--- WORK INSTRUCTION ---
The data below should be printed in full, exactly, and without any of its images.

--- DATA SECTION ---
*** Block opens ***

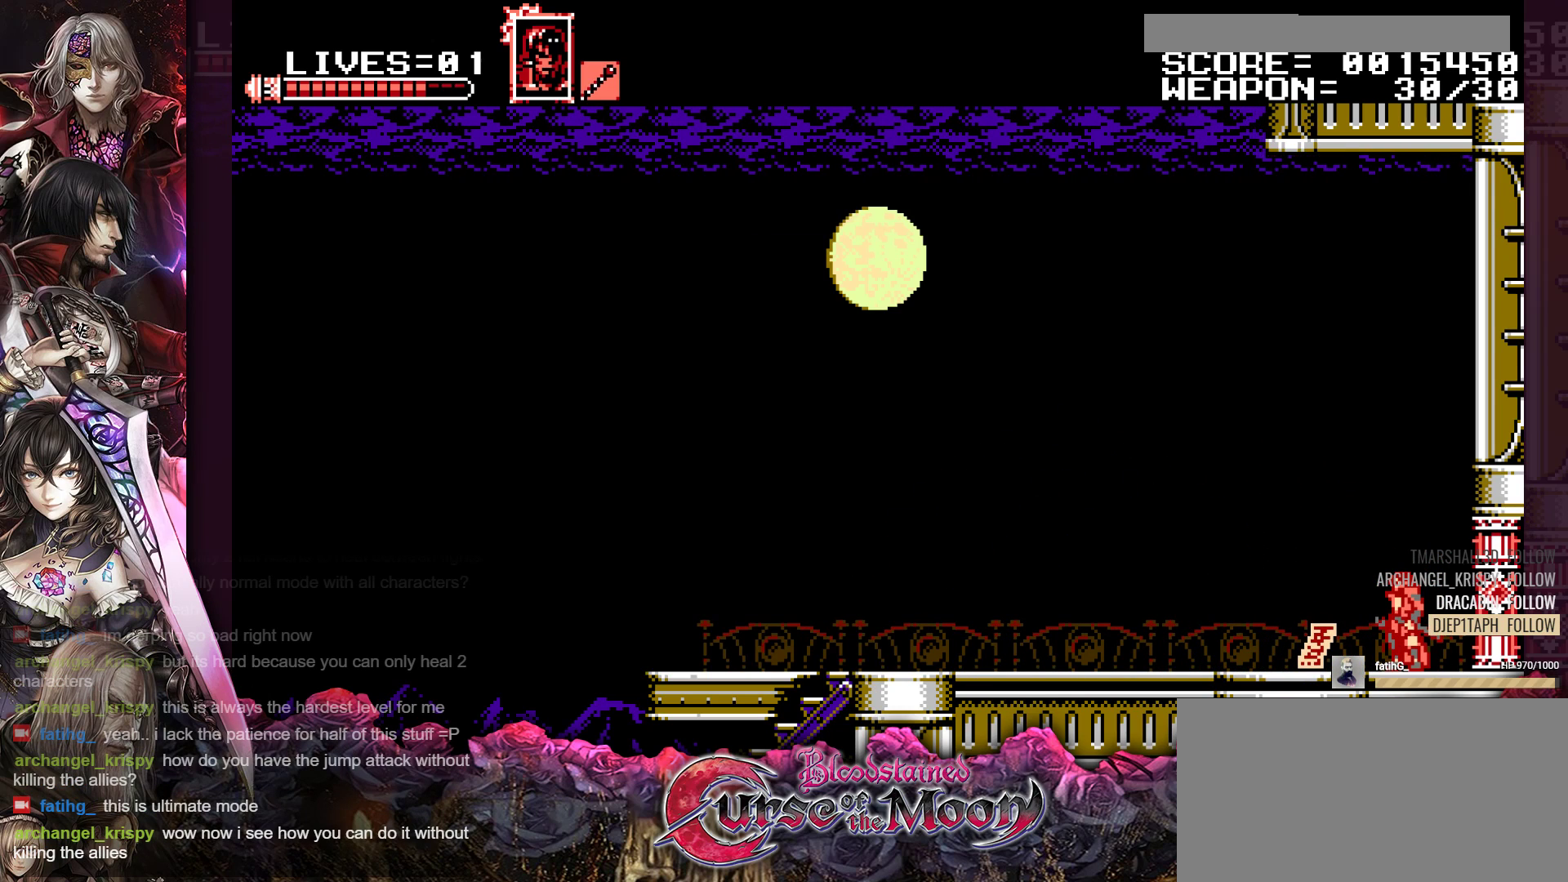
{"buttons": [], "events": []}
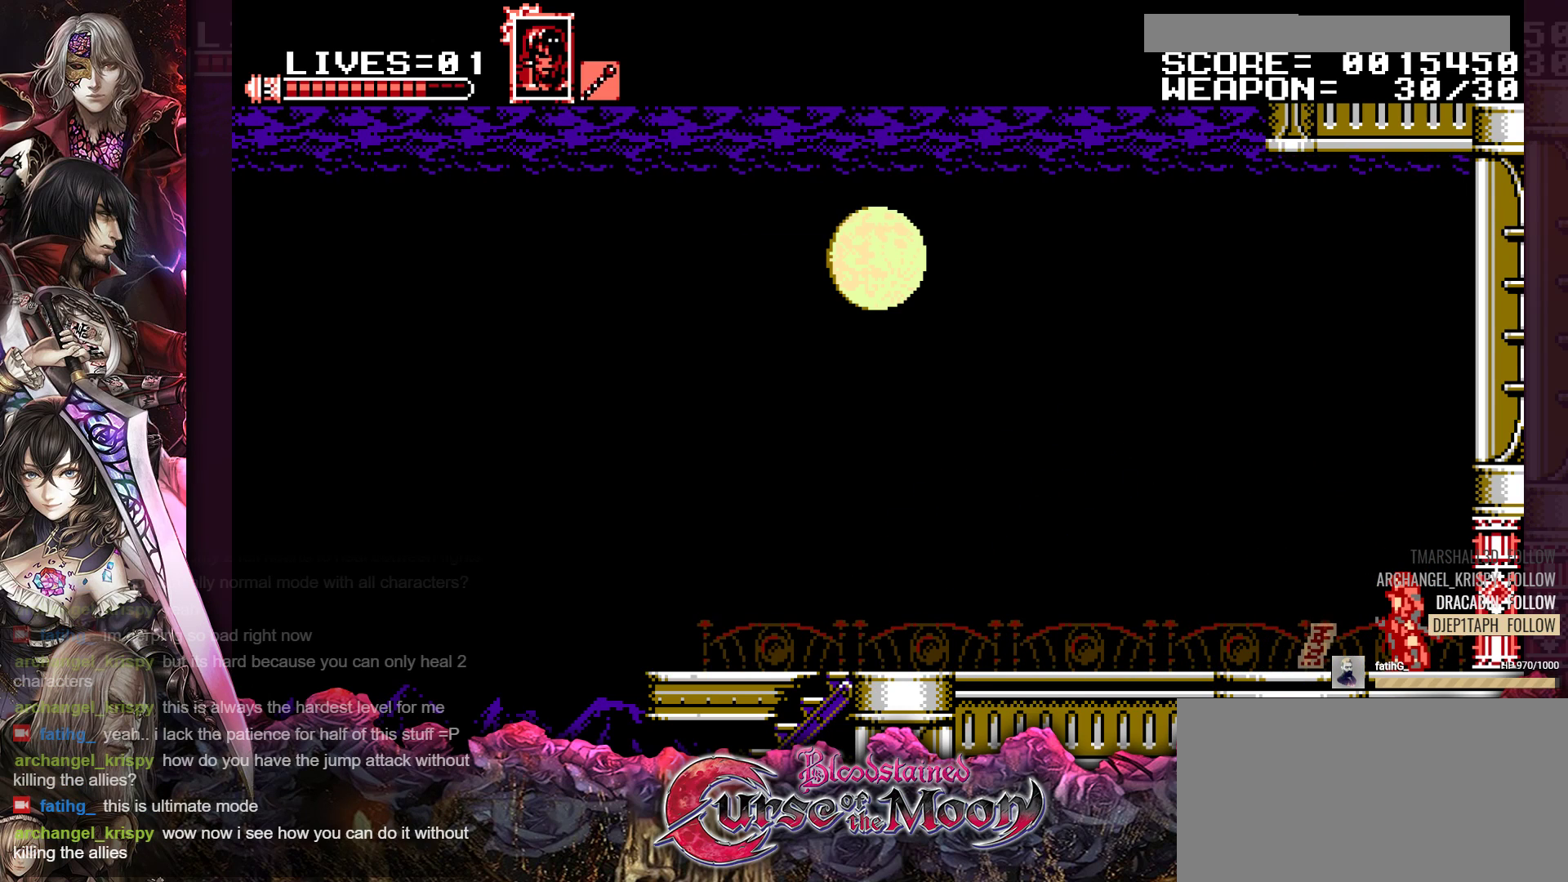
{"buttons": [], "events": []}
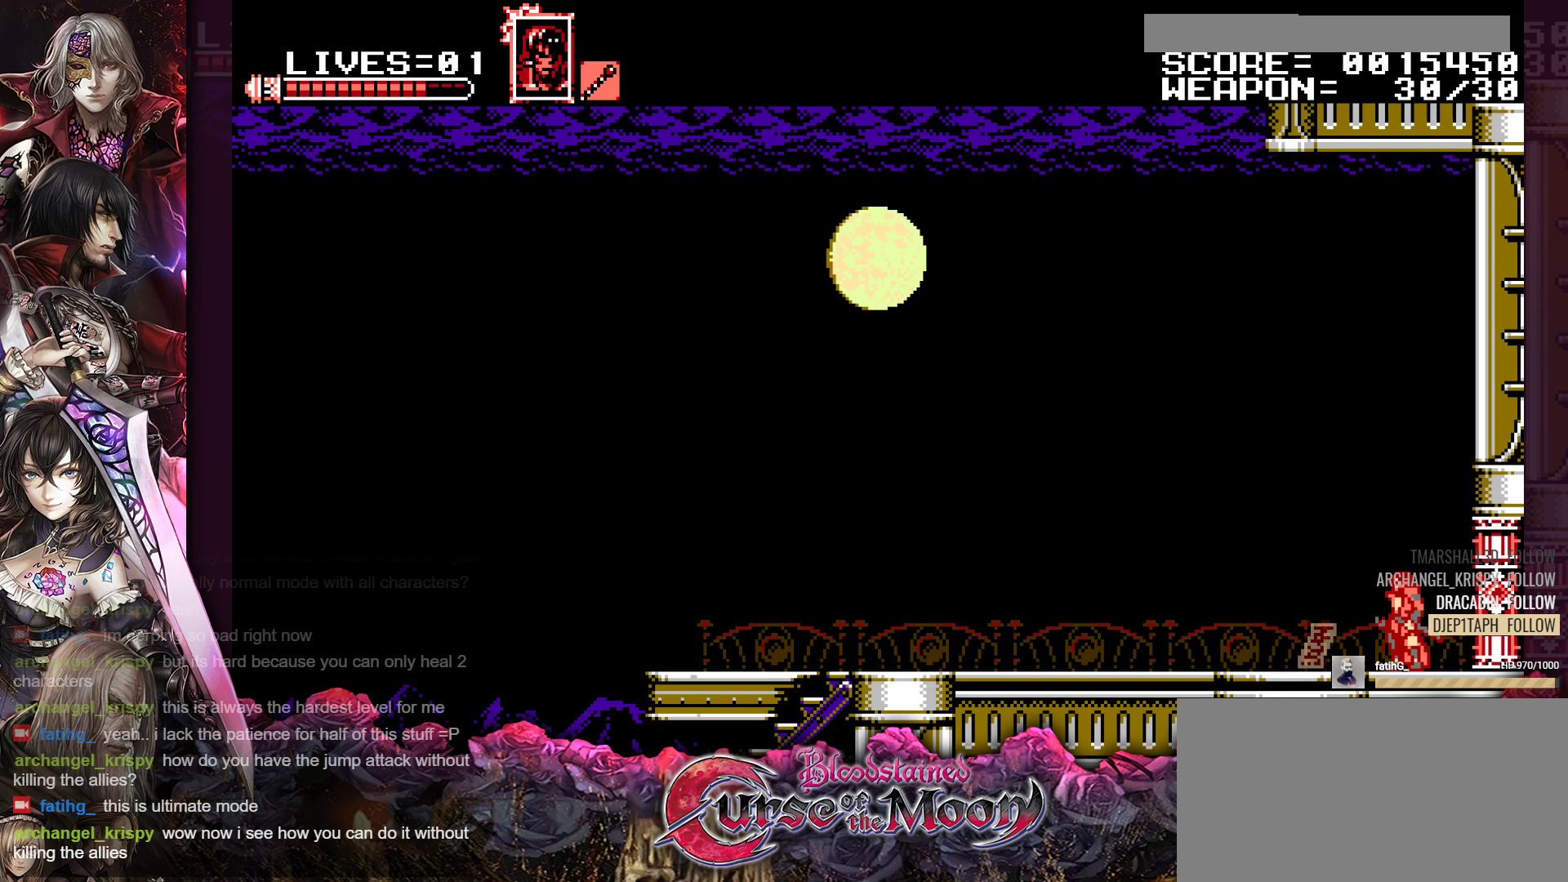
{"buttons": ["DPAD_RIGHT"], "events": [[133, "DPAD_RIGHT", "down"]]}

*** Block closes ***

--- FINISHED EXERCISE ---
{"buttons": [], "events": []}
{"buttons": [], "events": []}
{"buttons": ["DPAD_RIGHT"], "events": [[133, "DPAD_RIGHT", "down"]]}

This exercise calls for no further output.